Books Magazine

Two Brief Reviews

By Litlove @Litloveblog

I had the week from Hell last week. No, don’t ask, I’m not in a place where I can talk about any of it yet, although I can say it included in its minor reaches a rushed trip to the dentist and being attacked by trolls in an online discussion. Not events designed to enhance one’s joie de vivre. In consequence I am terribly behind with online commenting and not likely to catch up just yet. Many apologies.

But to keep us ticking over, a couple of reviews:

 

UnfaithfullyYours
Unfaithfully Yours by Nigel Williams is an epistolary novel, a brave decision in the 21st century, but underwritten by having a cast of 60-somethings, who still like putting pen to paper. It begins when Elizabeth Price engages the out-of-work private eye, Roland Gibbons, to find out the truth about her husband’s suspected philandering, and before long it draws into a tight knot a group of four couples who used to know and like each other well enough to share villa holidays. Those days are nostalgic memories, and rancour, distrust, jealousy and rage has soured their relationships – particularly those who were married to one another. One wife has died in mysterious circumstances, and before long the questions about adultery have turned into investigations into a possible murder.

This book reminded me so much of a rather well-known Mike Leigh play, Abigail’s Party, a waspishly black social comedy from the era of brown and orange carpets and martinis that contained a tinned olive speared on a cocktail stick.  There is something quintessentially British about this sort of thing, where we find appalling people quite funny and events hover around the tragicomic in a farcical way. I was afraid when I began it that I would find the book a bit dated and stage-y. But Nigel Williams is a very experienced writer, and he keeps plugging away at his characters, digging beyond their shallow facades to find the deeper, more authentic and interesting emotions beneath. It is also extremely well plotted, with the exchange of letters being used in rather clever ways to mislead the reader. So I enjoyed it a lot more than I initially thought I would, and admired its skill. You’ve got to be prepared to laugh at unpleasant people, though, and to enjoy reading a rant.

 

a-kind-of-eden
A Kind of Eden by Amanda Smyth is a great book to read when things aren’t going well, because no matter what’s happening to you, a great deal worse is going on in Trinidad and Tobago. Martin Rawlinson took up a temporary position with the Trinidad police a couple of years ago, and to his surprise, he’s gone native. He has grown to love these beautiful, vibrant islands, and the laid-back culture of the place, even if he is as horrified as everyone else at the violent lawlessness that is infiltrating his paradise. The real attachment to the place comes in the form of a gorgeous young woman, Safiya, a journalist with whom he has fallen deeply in love. In some ways he knows he is a middle-aged fool, old enough to be her father, and not at all suitable, but the heart wants what it wants. Now his family – his wife, Miriam and daughter, Georgia – are coming out for a holiday, and he knows he must break the news to them that he is not returning home.

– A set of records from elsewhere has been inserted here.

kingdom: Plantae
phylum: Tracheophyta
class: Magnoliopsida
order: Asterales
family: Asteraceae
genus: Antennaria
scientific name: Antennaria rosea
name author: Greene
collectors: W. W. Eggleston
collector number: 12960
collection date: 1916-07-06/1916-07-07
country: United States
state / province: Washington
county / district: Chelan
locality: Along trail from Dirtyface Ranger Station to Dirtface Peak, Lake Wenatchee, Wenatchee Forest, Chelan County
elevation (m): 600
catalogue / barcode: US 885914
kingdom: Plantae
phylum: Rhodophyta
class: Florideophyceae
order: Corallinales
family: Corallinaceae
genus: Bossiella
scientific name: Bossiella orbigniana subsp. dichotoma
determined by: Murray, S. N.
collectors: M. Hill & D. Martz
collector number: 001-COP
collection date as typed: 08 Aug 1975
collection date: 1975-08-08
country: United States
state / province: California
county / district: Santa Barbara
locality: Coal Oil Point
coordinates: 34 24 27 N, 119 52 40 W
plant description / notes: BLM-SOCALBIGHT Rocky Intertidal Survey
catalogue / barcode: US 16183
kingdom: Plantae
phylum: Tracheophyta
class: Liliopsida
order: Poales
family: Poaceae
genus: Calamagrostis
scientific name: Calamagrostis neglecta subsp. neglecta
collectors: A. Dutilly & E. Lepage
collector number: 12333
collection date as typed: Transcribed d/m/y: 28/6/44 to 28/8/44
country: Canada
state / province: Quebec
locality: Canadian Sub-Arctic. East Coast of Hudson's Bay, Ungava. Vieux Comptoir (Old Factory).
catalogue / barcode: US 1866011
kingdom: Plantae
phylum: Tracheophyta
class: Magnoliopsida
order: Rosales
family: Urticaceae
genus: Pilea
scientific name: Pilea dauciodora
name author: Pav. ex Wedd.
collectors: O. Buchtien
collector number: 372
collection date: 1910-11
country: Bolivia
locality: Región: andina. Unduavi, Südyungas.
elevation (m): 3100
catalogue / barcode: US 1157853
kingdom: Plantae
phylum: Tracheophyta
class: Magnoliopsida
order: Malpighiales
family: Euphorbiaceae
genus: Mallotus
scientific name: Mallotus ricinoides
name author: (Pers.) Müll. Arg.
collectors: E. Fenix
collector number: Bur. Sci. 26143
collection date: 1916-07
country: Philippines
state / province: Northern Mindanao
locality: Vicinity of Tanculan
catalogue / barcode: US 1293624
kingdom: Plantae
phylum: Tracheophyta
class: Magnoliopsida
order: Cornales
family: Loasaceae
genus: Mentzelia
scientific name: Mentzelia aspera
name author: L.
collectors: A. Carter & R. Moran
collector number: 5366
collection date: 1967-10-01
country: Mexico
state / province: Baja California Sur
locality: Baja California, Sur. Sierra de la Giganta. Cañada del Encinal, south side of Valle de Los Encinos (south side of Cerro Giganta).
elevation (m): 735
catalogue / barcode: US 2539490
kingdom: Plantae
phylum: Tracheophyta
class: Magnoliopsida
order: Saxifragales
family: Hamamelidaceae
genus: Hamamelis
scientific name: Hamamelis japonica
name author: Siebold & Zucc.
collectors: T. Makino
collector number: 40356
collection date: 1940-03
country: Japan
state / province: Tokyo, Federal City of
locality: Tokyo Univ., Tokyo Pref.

Over the course of that week, though, events will occur that will change everything. I have to say that the atmosphere of creeping menace in this book is brilliantly done. Smyth never stops reminding the reader with little signs here and there, that this is a place where great evil occurs out of the most supreme disrespect for the life of another person, the dark flip side of indolent freedom. It’s a clever touch to have Martin in the police, brought in as a consultant whose job is to reform and modernise. Has he been corrupted by the islands – though his lack of ethics takes a different form – and therefore what happens to him is a form of justice? Or is it simply that he is an accident waiting to happen? This was a very good book – terrible, compelling and shocking, but not without firm belief in the fundamental resilience of humanity. Having read it, I can assure you I will never, ever set foot in either Trinidad or Tobago, pretty as they may be. I’ll read Amanda Smyth again, though.